Reading passage ->
•••••
Sun Sentinel Broward Edition

Bill aims to expand help for new moms

Rep. Kamia Brown champions effort to extend benefit to year

- By Gray Rohrer grohrer@orlandosen­tinel. com

TALLAHASSE­E — Women who get Medicaid coverage during their pregnancy in Florida lose it two months after delivery if they don’t otherwise qualify for Medicaid. Ocoee Democratic Rep. Kamia Brown has sought to change that since taking office in 2016, and this year she’s gained a powerful ally: House Speaker Chris Sprowls.

“If it wasn’t for the hard work that (Rep. Brown) has done to pave the path for this the work that we have been able to do here today … would not be possible,” said Sprowls, R-Palm Harbor, during a March 23 press conference to unveil the plan.

Sprowls, along with Brown and a bipartisan group of House members, unveiled a plan to extend Medicaid coverage for pregnant women by 10 months, from the current two months after a child is born to a full year of coverage.

Brown had filed a bill,

HB 645, to extend the coverage but the measure hasn’t had a hearing. Instead, Sprowls has included the provision in the House’s budget, which is scheduled to be voted off the floor on Thursday.

“It is my hope that today’s strong step forward from the house is one of many steps to the opportunit­y for all mamas to live and be mamas,” Brown said at the press conference.

She pointed to Centers for Disease Control and Prevention statistics showing an increase in pregnancy-related mortality rates, from 7 per 100,000 live births in 1987 to 17.3 in 2017. A CDC study of pregnancy-related deaths from 2008-2017 showed 23% came after 45 days following birth. Brown also emphasized the racial disparity in the deaths, as Black pregnant women and new moms were three times more at risk of dying than white women.

“To be perfectly clear: extending this coverage will save lives,” Brown said.

The plan would affect 97,600 women in Florida each year, and cost $240 million, with $92 million coming from the state and the rest paid by the federal government, according to data from Sprowls’ office.

Sprowls specified that the plan was an “extension” of Medicaid coverage to pregnant women, who are already qualified for coverage, as different from an “expansion” of Medicaid as Democrats have called for, which would offer coverage to a new population of 800,000 who make too much under current law to qualify for the federal program.
•••••
Task instructions ->
Go on with the news article about extending Medicaid coverage for new mothers in Florida, picking up after its final paragraph. The rows below come from a separate source and have no connection to the article.
•••••
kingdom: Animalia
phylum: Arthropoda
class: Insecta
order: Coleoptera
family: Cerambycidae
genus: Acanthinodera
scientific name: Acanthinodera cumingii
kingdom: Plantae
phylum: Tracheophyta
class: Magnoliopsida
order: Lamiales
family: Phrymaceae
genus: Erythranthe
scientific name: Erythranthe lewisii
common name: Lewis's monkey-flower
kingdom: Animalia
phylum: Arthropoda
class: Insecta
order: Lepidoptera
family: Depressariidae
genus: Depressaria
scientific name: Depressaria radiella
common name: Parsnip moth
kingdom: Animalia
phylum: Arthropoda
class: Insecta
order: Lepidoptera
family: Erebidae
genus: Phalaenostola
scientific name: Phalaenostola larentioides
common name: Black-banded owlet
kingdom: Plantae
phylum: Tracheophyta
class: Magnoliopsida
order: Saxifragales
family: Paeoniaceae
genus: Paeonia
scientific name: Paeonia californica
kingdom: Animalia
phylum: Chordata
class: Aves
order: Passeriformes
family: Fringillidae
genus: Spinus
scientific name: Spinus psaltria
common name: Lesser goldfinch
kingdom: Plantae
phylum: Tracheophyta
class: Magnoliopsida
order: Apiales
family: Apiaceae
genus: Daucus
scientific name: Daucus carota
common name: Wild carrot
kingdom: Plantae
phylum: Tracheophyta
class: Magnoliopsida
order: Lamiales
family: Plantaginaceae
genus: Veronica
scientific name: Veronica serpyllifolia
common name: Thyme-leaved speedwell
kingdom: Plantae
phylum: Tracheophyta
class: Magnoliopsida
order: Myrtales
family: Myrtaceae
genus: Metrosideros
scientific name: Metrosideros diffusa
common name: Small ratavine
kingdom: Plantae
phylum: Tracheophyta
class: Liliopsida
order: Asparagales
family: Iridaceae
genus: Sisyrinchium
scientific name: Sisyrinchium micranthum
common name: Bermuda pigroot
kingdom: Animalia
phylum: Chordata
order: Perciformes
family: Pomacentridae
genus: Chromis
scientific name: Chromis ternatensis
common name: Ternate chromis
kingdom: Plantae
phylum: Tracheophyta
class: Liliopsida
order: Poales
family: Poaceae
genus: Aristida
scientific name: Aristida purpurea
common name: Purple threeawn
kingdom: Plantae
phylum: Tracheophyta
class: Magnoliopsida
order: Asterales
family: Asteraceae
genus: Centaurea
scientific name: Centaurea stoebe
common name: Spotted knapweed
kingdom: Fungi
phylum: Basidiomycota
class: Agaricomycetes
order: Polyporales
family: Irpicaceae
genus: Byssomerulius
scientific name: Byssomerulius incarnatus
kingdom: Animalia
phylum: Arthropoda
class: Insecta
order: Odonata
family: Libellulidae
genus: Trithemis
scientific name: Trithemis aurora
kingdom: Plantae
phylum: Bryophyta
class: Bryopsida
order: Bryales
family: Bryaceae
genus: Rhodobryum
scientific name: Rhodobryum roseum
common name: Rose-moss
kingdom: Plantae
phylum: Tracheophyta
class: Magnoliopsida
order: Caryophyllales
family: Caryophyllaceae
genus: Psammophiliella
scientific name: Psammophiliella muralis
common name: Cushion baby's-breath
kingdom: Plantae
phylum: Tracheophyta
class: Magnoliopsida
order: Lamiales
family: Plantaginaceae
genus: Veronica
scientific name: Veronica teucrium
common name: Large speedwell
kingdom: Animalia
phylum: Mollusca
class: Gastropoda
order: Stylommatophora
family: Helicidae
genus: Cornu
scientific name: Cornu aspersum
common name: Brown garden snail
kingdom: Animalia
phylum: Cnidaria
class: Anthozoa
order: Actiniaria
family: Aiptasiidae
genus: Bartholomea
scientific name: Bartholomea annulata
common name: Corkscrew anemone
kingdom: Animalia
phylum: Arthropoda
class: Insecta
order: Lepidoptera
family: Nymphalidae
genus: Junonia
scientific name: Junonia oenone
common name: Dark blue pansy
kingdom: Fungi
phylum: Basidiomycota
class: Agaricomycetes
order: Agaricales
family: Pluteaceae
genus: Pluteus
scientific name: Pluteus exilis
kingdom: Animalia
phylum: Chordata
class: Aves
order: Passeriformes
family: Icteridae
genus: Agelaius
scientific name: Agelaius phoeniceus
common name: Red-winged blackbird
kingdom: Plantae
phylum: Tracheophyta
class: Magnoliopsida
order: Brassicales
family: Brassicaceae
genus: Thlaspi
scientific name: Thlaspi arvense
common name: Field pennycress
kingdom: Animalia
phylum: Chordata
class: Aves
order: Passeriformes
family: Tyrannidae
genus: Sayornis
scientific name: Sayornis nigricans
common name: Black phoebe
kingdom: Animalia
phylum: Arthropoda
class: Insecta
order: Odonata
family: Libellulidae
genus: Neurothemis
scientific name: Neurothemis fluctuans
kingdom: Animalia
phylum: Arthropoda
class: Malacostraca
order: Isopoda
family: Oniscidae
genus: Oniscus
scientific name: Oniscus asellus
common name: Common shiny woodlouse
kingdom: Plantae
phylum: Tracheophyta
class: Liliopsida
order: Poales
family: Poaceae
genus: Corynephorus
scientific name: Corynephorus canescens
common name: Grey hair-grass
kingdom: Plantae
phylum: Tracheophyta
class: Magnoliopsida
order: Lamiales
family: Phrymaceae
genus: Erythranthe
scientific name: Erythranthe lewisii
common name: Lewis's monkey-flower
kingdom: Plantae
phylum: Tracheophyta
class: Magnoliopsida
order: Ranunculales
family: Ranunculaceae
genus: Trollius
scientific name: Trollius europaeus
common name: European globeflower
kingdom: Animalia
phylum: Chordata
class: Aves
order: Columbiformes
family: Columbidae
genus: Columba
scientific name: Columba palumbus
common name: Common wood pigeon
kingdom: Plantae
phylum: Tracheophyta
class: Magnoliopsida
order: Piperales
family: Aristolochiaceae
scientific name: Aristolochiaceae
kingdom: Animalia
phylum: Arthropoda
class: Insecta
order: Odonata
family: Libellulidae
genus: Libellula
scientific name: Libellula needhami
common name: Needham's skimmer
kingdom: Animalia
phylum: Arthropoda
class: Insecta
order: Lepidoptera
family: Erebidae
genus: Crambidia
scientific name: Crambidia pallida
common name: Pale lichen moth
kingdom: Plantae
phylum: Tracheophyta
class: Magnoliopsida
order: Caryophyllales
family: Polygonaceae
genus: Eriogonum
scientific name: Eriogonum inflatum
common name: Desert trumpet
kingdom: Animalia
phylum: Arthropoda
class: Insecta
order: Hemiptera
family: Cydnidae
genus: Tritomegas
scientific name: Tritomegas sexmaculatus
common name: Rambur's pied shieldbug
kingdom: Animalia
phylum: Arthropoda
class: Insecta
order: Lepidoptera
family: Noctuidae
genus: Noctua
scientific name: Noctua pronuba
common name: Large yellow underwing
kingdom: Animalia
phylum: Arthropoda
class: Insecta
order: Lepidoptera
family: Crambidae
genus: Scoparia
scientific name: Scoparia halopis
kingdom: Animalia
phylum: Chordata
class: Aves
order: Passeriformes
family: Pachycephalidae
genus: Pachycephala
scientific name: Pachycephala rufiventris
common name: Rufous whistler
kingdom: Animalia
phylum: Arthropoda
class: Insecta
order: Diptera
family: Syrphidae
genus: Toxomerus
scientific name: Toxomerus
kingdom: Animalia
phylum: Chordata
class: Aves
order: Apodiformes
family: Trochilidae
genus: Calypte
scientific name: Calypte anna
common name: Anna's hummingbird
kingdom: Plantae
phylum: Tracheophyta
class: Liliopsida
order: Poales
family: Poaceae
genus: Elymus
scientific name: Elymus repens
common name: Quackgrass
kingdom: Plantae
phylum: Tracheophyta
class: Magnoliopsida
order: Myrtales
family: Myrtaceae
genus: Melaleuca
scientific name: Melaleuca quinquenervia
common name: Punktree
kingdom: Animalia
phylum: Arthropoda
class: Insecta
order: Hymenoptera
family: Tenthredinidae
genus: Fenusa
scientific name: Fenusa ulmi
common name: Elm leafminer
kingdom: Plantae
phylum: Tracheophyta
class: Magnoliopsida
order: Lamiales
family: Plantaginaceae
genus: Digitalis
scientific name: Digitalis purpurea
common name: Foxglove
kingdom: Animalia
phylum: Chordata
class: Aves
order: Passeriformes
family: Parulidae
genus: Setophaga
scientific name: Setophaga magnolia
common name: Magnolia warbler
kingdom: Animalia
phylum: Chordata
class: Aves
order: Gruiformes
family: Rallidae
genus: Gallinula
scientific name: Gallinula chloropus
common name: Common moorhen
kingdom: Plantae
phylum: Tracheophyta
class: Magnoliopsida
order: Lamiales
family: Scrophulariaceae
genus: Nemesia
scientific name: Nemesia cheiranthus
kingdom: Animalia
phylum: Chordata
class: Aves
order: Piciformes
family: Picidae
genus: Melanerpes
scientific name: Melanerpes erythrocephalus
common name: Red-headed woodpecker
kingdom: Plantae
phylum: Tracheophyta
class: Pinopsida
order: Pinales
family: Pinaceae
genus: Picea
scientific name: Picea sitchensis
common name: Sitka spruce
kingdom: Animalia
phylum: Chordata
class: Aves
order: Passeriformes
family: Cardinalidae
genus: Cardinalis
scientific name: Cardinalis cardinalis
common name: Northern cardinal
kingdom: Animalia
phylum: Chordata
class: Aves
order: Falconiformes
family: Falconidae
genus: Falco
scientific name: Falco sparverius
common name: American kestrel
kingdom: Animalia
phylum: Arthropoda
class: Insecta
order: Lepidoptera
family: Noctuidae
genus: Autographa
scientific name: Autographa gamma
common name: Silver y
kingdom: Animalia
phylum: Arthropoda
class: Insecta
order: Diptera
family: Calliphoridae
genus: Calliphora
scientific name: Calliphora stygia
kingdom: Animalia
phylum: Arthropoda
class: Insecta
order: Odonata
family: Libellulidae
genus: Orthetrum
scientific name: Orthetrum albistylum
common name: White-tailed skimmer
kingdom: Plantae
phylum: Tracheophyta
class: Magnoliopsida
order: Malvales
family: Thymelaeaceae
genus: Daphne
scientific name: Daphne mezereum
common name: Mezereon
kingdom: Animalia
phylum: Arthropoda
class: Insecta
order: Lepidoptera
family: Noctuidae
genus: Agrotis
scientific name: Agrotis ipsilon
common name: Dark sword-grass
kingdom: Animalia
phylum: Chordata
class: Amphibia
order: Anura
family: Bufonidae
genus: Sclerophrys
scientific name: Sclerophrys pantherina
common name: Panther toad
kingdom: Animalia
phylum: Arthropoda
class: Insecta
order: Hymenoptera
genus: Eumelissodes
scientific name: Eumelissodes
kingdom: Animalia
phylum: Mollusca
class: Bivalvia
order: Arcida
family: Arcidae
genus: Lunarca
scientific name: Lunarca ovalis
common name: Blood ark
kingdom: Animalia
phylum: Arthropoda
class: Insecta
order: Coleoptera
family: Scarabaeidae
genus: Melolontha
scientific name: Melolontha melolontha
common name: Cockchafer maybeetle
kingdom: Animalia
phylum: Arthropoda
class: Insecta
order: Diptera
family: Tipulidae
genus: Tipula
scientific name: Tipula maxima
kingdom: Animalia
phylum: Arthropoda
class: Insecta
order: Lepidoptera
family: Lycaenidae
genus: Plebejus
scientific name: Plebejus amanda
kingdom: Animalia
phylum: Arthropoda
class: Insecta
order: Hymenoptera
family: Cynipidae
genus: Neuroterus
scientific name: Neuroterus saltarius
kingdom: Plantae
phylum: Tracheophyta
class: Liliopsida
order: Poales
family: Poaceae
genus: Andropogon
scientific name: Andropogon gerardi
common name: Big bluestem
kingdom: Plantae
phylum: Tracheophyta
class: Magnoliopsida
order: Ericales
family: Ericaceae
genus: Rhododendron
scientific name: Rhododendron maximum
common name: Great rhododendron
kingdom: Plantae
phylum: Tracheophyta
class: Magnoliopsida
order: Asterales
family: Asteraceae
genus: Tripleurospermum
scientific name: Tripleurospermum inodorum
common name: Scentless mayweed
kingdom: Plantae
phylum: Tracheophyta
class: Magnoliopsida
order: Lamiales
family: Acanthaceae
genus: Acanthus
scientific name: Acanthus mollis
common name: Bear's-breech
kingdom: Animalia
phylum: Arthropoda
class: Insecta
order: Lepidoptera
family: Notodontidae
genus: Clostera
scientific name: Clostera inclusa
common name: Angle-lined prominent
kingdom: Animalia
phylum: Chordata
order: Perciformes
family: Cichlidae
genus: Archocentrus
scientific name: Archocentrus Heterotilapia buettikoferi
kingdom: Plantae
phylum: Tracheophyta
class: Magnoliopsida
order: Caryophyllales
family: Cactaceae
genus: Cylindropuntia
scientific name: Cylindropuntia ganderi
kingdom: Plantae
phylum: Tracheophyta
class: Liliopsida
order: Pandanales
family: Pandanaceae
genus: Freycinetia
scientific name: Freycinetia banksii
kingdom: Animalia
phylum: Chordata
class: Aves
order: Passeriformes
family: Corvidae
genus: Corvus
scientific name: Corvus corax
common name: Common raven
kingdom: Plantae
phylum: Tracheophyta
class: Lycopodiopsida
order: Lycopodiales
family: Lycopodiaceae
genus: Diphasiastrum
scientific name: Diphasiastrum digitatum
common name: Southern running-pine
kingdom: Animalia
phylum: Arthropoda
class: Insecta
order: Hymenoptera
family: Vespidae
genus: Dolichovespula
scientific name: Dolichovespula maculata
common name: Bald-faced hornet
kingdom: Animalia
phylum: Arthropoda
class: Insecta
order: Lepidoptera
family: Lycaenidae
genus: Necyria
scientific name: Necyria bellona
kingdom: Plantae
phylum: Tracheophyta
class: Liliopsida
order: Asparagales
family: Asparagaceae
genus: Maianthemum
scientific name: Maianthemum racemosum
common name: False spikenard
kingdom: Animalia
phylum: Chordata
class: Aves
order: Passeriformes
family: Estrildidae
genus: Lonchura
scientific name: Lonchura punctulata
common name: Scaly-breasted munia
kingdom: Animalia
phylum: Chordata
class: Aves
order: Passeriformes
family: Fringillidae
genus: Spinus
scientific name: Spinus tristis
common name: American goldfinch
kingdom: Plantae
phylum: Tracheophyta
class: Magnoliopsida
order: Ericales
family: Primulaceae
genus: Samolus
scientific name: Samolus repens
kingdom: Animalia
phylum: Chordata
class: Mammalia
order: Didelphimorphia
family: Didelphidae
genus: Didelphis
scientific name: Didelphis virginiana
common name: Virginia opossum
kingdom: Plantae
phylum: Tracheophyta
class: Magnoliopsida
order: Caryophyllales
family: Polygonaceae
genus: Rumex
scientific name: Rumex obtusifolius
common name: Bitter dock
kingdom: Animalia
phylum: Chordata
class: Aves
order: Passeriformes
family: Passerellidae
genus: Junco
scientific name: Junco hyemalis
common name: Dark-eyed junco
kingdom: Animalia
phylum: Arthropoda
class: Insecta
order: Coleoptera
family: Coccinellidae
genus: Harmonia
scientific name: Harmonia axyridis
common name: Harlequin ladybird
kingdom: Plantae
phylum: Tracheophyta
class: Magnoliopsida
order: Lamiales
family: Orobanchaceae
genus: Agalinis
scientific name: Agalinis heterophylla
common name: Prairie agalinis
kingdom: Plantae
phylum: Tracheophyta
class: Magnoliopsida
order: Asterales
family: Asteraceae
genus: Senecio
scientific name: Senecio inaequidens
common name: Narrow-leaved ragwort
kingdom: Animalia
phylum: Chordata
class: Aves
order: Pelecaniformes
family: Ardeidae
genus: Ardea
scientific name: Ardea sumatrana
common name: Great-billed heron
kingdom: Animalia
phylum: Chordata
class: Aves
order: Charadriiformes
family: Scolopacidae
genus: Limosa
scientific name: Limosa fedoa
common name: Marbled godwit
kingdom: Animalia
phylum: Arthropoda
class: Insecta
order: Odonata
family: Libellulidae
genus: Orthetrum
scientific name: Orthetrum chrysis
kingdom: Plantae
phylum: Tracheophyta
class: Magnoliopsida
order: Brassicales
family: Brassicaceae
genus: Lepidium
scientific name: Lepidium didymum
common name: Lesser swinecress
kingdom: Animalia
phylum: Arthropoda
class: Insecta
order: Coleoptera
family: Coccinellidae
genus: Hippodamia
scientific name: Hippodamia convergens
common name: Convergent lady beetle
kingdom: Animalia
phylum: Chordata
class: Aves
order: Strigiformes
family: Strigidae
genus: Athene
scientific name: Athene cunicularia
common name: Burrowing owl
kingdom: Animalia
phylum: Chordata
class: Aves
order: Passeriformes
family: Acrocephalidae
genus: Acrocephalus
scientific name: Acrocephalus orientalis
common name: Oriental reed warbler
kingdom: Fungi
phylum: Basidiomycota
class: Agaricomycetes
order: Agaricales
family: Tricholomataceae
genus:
•••••
Task output ->
Although the latest COVID-19 relief package signed into law by President Joe Biden would offer new federal money to pay for expansion, Sprowls, Senate President Wilton Simpson and Gov. Ron DeSantis have no plans to take the offer.

The extension of coverage for new moms, however, comes in a budget that also includes a 2% cut to Medicaid reimbursem­ents for nursing homes, about $80.4 million. The cut led to criticism from the nursing home industry, which has been at the forefront of the fight against COVID-19.

“While we recognize that the Legislatur­e must make tough decisions this session, we don’t believe the budget should be balanced on the backs of nursing center residents and their frontline caregivers, who have already sacrificed so much over this past year,” said Emmett Reed, CEO of the Florida Health Care Associatio­n, a trade group representi­ng 700 nursing homes and long term care facilities.

Reed added that the proposed cut amounts to $5 per patient per day, or about $125,000 per facility.

Those cuts and the Medicaid extension, however, are not a done deal. After passing the budget, the House will enter negotiatio­ns with the Senate over the state budget for the fiscal year that begins July 1. The Senate’s proposed budget doesn’t include the extension, but Simpson has said he’s open to the idea, and Sprowls said he’s committed to the proposal.

“This is a step that we must take to help support an important and vulnerable population, our pregnant moms and their babies during and after their pregnancy,” Sprowls said.

Florida’s legislativ­e session is scheduled to end April 30.